Boston Strong

First Posted: 4/21/2014

Jerry, Diane and Katie Levandoski qualified for the Boston Marathon with their performance at the Philadelphia Marathon in November 2012.

With the 2013 Boston Marathon already filled, the Levandoski family from Dallas targeted this year’s race.

Nothing changed with those plans when a bombing incident near the finish line interrupted last year’s race.

The Levandoskis and fellow Dallas resident Myron Sidloski were among the 31,931 runners to finish, making this year’s Boston Marathon the second-largest, behind only the 100th anniversary race in 1996.

“Nothing really can top the experience,” said Diane, an ophthalmologist at the VA Hospital, who competed in her sixth marathon and second Boston. “It was exhilarating. It was extremely exciting. It was exhausting. I’m just so honored to have had the opportunity to have been there.”

Jerry, a plastic surgeon with an office in Forty Fort, said the course looked much different than when he and his wife first ran Boston in 2003.

“There certainly were a lot of people on the course,” he said. “They claim there were a million people there and it was probably close to that. It was a very celebratory experience in terms of the crowd and the runners.

“It was a very emotionally positive sort of event. It was exciting to participate in something like that.”

The determination of runners, some of whom were unable to get to the finish line last year after two bombs exploded, and fans were just part of the extra crowd.

“I had never seen that degree of security at anything I’ve done,” Jerry said. “It was like a wall of police officers for 26 miles – military police, police officers, sheriffs, a SWAT team on the roof of the high school, helicopters. They were pretty serious.”
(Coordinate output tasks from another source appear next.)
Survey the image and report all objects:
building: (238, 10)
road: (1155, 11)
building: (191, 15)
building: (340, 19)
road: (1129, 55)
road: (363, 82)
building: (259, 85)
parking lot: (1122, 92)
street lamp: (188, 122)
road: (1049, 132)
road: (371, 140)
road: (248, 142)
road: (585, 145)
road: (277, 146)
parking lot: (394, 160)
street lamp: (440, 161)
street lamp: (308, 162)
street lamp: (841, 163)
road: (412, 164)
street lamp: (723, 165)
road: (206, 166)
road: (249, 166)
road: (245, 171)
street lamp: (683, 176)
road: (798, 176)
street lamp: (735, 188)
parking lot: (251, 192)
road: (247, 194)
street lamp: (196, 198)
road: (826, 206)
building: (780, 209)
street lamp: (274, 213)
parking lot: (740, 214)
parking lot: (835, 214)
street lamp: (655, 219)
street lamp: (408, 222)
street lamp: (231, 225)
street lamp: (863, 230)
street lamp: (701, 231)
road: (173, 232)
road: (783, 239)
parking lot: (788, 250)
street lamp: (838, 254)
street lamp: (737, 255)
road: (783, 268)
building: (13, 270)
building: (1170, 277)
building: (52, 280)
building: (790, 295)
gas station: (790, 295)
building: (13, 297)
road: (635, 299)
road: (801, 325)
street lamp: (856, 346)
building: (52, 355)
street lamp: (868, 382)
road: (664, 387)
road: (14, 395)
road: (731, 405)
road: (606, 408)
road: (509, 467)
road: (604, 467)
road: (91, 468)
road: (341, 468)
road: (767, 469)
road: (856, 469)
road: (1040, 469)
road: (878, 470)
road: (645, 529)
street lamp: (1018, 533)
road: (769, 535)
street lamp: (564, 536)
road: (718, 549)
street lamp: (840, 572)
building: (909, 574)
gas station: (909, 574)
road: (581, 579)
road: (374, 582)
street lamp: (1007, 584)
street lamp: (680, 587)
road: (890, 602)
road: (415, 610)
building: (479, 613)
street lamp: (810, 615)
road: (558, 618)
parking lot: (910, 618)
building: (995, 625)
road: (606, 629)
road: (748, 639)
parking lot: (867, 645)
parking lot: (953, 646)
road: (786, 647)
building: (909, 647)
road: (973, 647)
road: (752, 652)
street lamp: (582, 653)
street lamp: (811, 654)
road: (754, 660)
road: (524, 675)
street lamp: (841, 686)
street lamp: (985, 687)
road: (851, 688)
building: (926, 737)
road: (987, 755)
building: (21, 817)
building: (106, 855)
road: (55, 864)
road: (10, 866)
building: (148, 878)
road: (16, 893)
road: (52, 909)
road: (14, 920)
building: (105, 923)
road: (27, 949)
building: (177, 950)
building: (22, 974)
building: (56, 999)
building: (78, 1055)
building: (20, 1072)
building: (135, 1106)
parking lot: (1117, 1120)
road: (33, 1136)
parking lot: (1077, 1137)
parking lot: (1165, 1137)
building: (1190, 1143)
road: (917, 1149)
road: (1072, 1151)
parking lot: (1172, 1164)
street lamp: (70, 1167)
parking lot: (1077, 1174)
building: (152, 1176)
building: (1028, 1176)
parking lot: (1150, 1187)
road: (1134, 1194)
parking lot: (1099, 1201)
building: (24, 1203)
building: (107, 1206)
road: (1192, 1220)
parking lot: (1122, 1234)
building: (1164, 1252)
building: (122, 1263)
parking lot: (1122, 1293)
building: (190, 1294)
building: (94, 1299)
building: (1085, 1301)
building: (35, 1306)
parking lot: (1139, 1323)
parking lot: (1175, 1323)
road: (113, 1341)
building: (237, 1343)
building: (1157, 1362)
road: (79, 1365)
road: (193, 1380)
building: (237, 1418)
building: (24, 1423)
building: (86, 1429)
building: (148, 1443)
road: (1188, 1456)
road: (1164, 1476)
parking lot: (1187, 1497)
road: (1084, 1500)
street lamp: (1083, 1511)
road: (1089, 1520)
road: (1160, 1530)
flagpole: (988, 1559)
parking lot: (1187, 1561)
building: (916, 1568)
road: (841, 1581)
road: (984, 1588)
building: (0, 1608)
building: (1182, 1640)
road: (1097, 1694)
It all added up to the runners feeling well-protected. Jerry said his only hesitation was about his 17-year-old son Andrew being there was a spectator. Andrew was unable to get close enough to the finish line to see his parents and sister finish.

Part of the adjustment to handle the large field was to split into four starting times, something that Jerry said helped him as he ran the first half of the marathon with his daughter Katie, a Wyoming Seminary and Yale University graduate who is now a medical student at Johns Hopkins in Baltimore.
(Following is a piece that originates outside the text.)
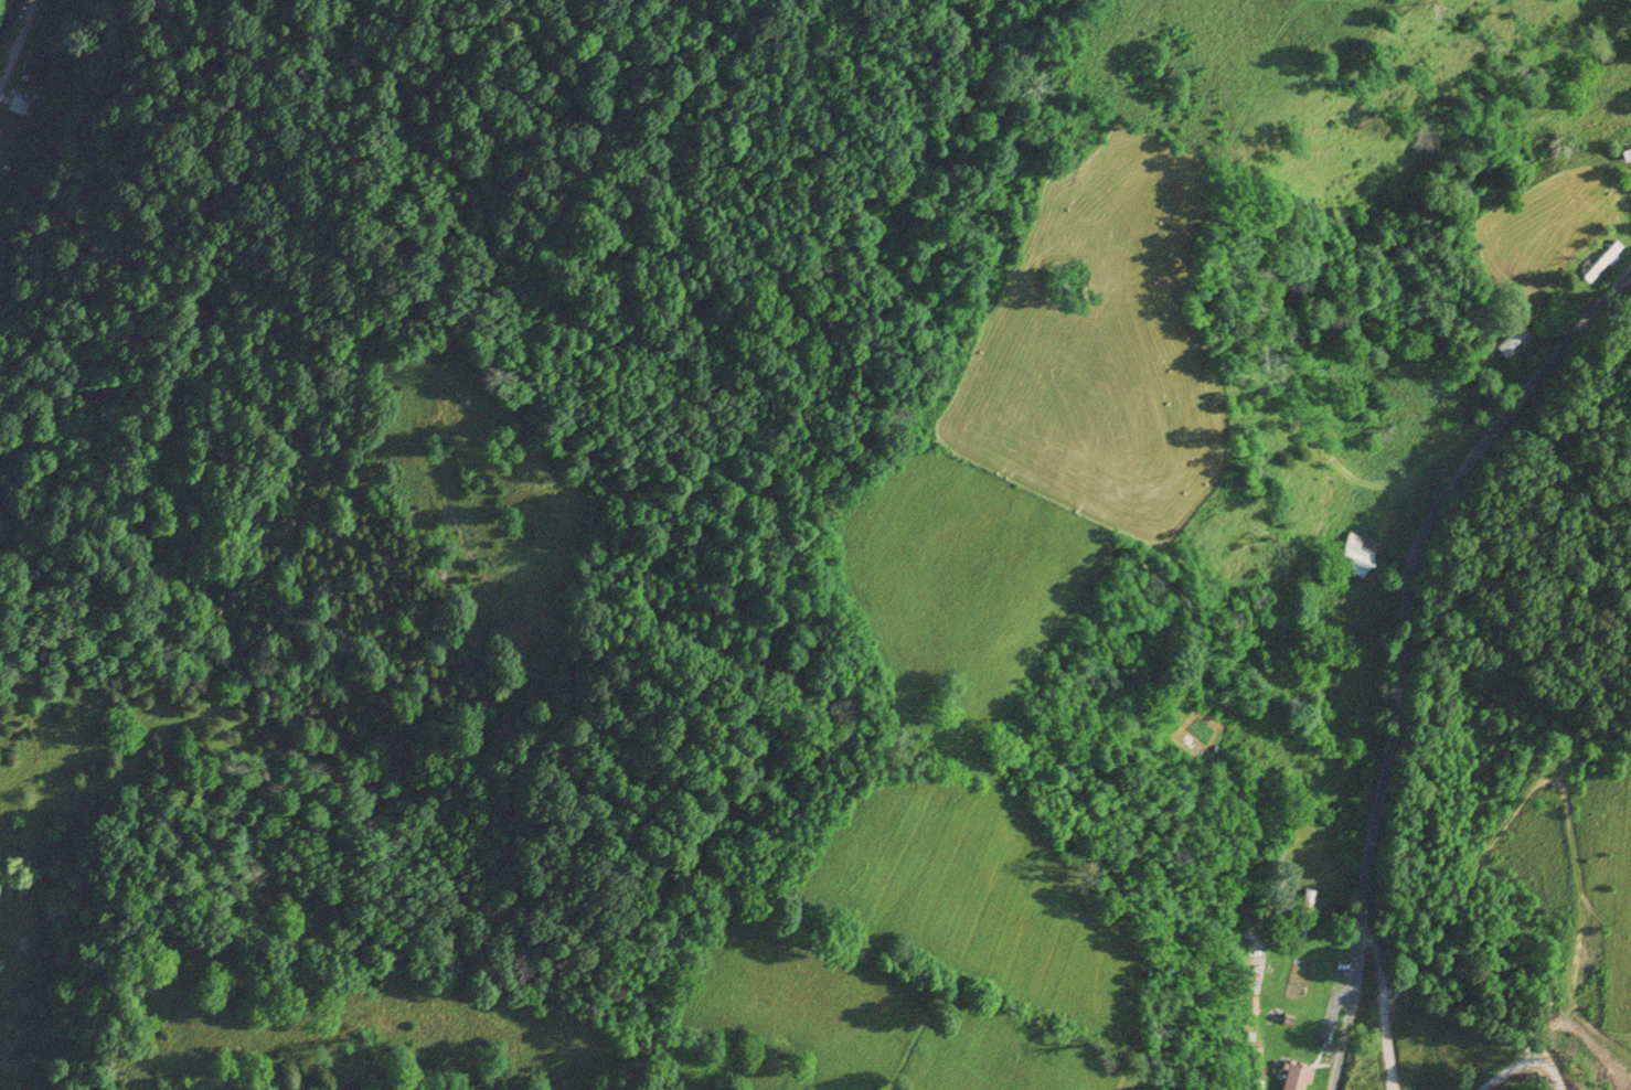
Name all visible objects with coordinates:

Based on their qualifying times, Jerry and Katie were in the second of four waves of runners to start and Diane was in the third. That cut each group down to about 9,000.

“You were able to start running pretty much from the get-go and the beginning of the course was downhill,” said Jerry, who enjoyed meeting four-time champion Bill Rodgers and getting his race bib and a book signed at the Boston Marathon Race Expo two days before Monday’s race. “Last time, it was a mass start in 2003. I didn’t remember it opening up quite as quickly.

“That was one of the surprises. I didn’t expect to be hitting my pace from the first mile on.”

At the midway point, it was time for Katie, a district medalist and state qualifying cross country runner while at Wyoming Seminary, to separate from her father.

“She was feeling really good,” Jerry said. “She sort of had a time she was shooting for and it was a little faster than what I was prepared to do, so I said, ‘good luck, be careful, be smart on the hills, and have a good race’.”

She did.

Katie, 23, finished 6973 overall in 3:22:06, actually running the second half of the course 1:28 faster than the first. In just her second career marathon, that made her 875th out of 7,112 female runners ages 18-39 who started and the 6,979 who finished.

Jerry, 53, finished his ninth marathon in 3:30:09 for 9,386th overall. He was 857th among men ages 50-54 out of a group of 2,502 starters and 2,475 finishers.

Diane, 54, completed the race in 4:07:28. That made her the 19,568th finisher. She was 683rd out of the 50-54 female runners, joining Katie and Jerry in finishing in the top half of their divisions. There were 1,522 starters and 1,490 finishers in Diane’s age group.

“That was about what I had expected,” Diane said. “It was a rough year for training with the weather.”

Sidloski, 63, was 18,700th in 4:03:01, putting him 432 out of 1,128 starters and 1,112 finishers among male runners 60-64.

With the marathon falling the day after Easter this year, the Levandoski family was able to turn it into a family holiday, joining their son Stephen, who lives in Cambridge, in the Boston area.

In the aftermath of last year’s bombings, Stephen’s neighborhood in his then home of Watertown, Mass. is where the manhunt came to an end. He could hear helicopters and gun shots when one bombing suspect was killed and the other apprehended.

A family that had moments of concern in the days after last year’s marathon was able to celebrate this year’s event.

“I was not at all nervous,” said Diane, who was impressed by the many inspirational stories that go along with the Boston Marathon, including blind runners and 73-year-old Dick Hoyt pushing his physically disabled son Rick the length of the course for the 32nd and final time. “Obviously, I was very aware, but the Boston people were incredible.

“I can’t say enough about the volunteers.”

The Boston Marathon clearly changed for 2014, but just as clearly it was an example of the Boston Strong message was a response to last year’s attack.

“It was kind of like going to New York City pre-9/11 and post-9/11,” Jerry said. “It was a very special race because of the significance of what happened last year.”